|
|
"John Fields" <jfields@xxxxxxxxxxxxxxxxxxxxx> wrote in message
news:l33f42pf3ng8t51dc7bjm11q5fo6i2kmcs@xxxxxxxxxx
> On Thu, 20 Apr 2006 08:30:14 -0400, "Greg Neill"
> <gneillREM@xxxxxxxxxxxxxxxxxx> wrote:
>
> >"Boki" <bokiteam@xxxxxxxxxxxxxx> wrote in message
> >news:1145526532.183920.52120@xxxxxxxxxxxxxxxxxxxxxxxxxxxxxxx
> >> Hi All,
> >>
> >> There is a PN diode, P connects 3.3V, N connects to ground.
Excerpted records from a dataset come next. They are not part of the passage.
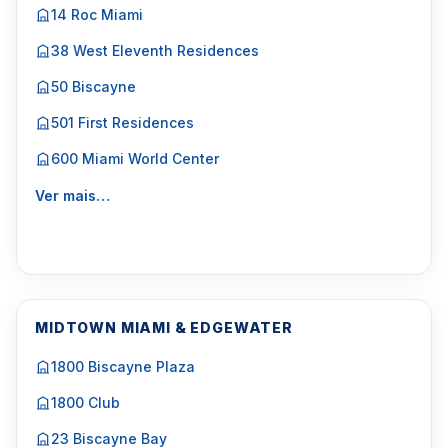
14 Roc Miami
38 West Eleventh Residences
50 Biscayne
501 First Residences
600 Miami World Center
Ver mais…
MIDTOWN MIAMI & EDGEWATER
1800 Biscayne Plaza
1800 Club
23 Biscayne Bay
> >> We knew that Vf is 0.7V.
> >>
> >> How to explain that the measurement Vf ( P to N ) is 3.3V now but not
> >> 0.7V ...
> >
> >Diodes are not perfect... If you push enough current
> >through them, the voltage drop rises. Check out the
> >I vs V curve of the diode. Take a look at:
> >
> >http://www.st-andrews.ac.uk/~jcgl/Scots_Guide/info/comp/passive/diode/chars/chars.htm
>
> ---
> How much current would you have to feed through the diode to get a
> 3.3 volt drop across it in the forward direction?
Taking a typical 1N914B diode as an example, and assuming
a simple square-law model, the data sheet gives a maximum
forward voltage of 1V at 100mA which makes the model:
I = (100mA/1V^2)*Vf
So you'd need to push about 960mA across the junction. This
is not something that you'd want to do on a continuous basis!
But you could get away with it for short duration pulses (less
than a mSec).
If "Boki" is measuring 3.1V DC across the diode, it's not a
diode anymore.
|
|